Physiology 555: Integrative Biology and Genomics
The recent completion of the human genome opens the door to exciting new opportunities in the biomedical sciences. Integrative Genomics focuses on the study of functional biology in genetically engineered animal models. An appreciation of genetic variables, including gender and genetic background, biological variables, including organ function and issues relating to aging, and environmental variables, including, nutrition, exercise, stress, and pathogens is a central feature of the class.

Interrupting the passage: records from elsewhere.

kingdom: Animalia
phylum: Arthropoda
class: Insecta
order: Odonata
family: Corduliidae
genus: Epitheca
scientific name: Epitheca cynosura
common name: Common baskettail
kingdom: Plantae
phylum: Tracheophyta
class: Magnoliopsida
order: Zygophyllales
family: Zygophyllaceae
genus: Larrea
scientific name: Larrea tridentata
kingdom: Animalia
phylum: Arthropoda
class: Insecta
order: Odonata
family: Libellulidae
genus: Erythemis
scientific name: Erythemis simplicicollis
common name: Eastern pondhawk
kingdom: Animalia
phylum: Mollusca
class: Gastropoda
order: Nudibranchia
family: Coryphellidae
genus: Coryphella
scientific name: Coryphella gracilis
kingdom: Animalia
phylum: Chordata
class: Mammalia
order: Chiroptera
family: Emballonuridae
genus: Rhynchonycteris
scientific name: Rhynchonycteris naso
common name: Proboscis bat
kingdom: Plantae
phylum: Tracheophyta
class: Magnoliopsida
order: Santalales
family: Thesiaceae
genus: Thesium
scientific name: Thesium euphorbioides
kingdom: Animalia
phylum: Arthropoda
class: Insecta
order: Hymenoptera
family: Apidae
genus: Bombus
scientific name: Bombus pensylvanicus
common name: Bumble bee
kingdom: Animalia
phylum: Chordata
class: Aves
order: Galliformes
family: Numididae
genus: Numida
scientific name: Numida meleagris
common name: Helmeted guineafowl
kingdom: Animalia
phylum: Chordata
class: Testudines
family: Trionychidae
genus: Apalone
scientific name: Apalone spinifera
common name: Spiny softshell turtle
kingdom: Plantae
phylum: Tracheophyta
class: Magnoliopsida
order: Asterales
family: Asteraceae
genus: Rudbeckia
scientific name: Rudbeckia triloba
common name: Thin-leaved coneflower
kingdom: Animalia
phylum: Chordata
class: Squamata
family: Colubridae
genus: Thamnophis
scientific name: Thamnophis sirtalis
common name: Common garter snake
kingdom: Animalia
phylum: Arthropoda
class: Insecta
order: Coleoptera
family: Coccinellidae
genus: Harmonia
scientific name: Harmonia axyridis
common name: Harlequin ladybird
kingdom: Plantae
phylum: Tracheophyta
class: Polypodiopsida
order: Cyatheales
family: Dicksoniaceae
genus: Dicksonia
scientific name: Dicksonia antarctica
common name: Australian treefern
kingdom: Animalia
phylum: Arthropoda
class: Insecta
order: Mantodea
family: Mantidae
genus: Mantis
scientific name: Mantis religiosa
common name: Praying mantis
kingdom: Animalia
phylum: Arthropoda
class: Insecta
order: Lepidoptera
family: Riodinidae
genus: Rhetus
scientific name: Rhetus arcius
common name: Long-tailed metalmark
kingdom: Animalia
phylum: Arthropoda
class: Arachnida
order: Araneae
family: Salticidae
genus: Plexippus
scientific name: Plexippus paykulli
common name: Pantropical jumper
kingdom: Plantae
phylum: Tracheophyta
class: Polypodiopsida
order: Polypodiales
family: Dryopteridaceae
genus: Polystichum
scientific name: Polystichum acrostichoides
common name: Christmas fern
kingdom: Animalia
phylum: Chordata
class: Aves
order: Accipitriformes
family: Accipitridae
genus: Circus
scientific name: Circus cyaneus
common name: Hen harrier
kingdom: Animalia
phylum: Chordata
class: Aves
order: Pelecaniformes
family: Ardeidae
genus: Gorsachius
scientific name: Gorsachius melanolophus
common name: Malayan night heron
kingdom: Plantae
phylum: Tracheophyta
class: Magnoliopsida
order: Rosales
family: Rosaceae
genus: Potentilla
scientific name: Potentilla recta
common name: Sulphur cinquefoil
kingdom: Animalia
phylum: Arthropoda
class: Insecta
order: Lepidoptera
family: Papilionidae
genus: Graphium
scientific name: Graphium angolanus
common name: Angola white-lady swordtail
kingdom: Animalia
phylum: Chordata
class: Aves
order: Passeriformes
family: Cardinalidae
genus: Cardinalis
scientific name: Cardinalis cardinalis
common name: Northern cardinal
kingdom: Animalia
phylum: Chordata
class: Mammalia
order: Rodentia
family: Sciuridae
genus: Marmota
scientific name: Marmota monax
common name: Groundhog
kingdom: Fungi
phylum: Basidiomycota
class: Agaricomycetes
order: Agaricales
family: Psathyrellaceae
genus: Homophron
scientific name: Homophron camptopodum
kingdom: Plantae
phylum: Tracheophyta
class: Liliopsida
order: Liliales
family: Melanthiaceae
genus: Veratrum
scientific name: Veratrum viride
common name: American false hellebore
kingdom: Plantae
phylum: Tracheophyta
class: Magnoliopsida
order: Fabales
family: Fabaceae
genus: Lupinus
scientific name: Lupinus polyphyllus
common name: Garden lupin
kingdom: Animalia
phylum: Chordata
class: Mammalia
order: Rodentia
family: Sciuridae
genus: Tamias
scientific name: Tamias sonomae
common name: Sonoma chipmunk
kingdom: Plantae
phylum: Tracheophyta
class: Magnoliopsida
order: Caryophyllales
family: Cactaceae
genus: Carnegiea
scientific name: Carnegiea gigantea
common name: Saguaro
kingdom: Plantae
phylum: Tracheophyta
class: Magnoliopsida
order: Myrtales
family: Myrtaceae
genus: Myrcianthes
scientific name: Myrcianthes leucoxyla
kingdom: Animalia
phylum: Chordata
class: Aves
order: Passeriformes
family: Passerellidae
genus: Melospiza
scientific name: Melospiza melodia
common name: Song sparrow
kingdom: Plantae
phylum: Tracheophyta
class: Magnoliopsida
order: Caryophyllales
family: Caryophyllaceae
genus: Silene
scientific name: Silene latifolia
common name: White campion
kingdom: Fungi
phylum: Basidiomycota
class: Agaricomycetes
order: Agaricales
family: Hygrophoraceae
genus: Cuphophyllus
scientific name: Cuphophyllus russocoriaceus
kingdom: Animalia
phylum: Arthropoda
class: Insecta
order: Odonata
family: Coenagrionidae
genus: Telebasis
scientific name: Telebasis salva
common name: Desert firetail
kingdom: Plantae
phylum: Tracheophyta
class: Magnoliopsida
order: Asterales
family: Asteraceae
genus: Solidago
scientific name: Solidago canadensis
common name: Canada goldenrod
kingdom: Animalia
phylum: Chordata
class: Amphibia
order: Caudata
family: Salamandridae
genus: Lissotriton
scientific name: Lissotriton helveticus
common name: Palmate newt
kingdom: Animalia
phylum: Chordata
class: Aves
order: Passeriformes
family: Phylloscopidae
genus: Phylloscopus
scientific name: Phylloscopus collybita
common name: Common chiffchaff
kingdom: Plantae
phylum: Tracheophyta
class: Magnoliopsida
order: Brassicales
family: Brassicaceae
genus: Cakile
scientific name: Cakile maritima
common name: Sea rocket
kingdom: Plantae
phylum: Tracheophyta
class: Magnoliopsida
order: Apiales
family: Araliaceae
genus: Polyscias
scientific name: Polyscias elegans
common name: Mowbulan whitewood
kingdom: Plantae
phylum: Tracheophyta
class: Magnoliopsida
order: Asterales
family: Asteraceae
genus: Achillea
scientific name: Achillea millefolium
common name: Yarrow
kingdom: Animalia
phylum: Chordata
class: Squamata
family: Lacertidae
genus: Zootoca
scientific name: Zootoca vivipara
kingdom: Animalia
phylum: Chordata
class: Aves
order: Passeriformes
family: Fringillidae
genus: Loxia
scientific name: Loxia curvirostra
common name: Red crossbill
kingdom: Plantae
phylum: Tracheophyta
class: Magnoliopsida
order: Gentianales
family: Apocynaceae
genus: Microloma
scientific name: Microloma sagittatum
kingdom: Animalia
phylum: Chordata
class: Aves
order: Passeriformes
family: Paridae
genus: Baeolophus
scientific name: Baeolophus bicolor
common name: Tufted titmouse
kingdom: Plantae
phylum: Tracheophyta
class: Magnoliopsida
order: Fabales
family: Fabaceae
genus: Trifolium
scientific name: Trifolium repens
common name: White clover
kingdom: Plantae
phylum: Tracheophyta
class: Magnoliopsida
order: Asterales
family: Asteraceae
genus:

It is the study of the inherent complexities of genes, biology, and environment in animals that forms the unique underpinnings of the exciting new field of Integrative Genomics. The course features limited class size, and faculty from several different departments in the Medical School. Unique educational features of the class include student developed grants, oral presentations, student-led study section evaluations of grants, and no tests.
Biochem 650: Mechanisms of Eukaryotic Gene Expression
Topics will cover eukaryotic RNA polymerases, general transcriptional factors, mechanisms of transcriptional regulation, and chromatin structure and modification/remodeling. An emphasis will be placed on structural aspects of transcription and polymerase function. The course will be taught through a combination of lectures and discussions of the current literature.